Task description:
Identify and pull out each line of the entries in which "size" occurs.

Material to process:
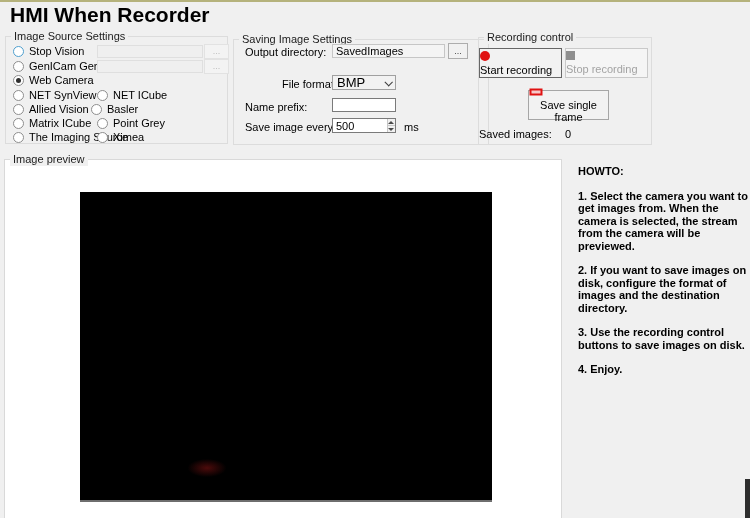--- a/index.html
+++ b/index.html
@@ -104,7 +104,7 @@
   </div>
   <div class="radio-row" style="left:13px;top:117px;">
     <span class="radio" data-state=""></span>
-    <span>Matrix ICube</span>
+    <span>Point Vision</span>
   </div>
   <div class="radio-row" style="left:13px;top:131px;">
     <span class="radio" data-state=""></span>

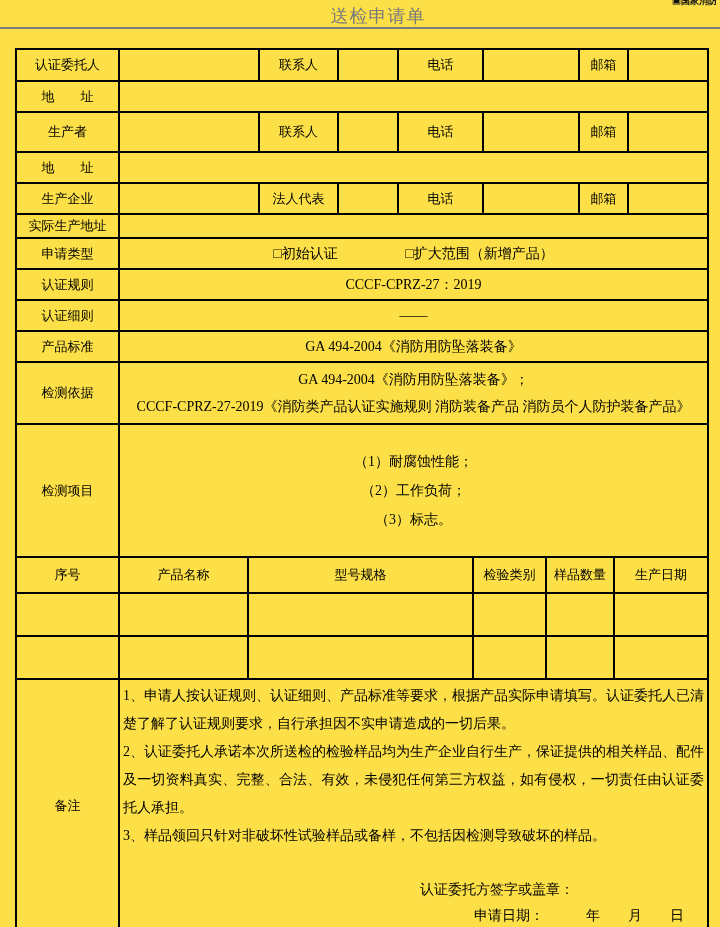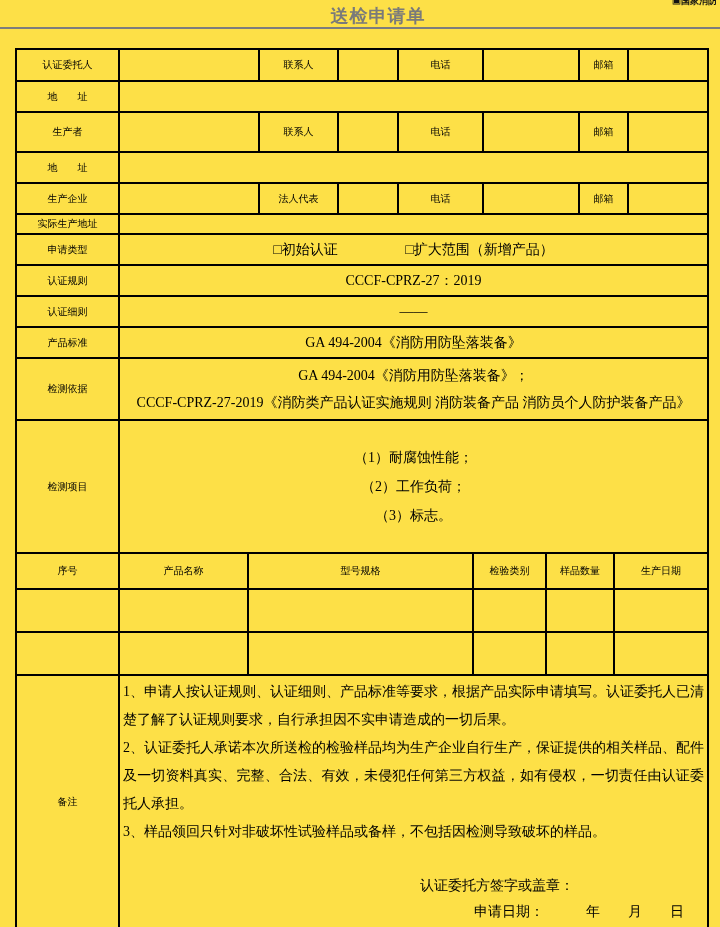--- a/index.html
+++ b/index.html
@@ -28,7 +28,7 @@
   .page-title {
     position: absolute; top: 4px; left: 0; width: 720px;
     text-align: center;
-    font-size: 18px; font-weight: bold; color: #7a7a7a;
+    font-size: 18px; font-weight: normal; color: #7a7a7a;
     letter-spacing: 1px;
     padding-left: 36px;
   }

Answer to this exercise:
-    font-size: 18px; font-weight: bold; color: #7a7a7a;
+    font-size: 18px; font-weight: normal; color: #7a7a7a;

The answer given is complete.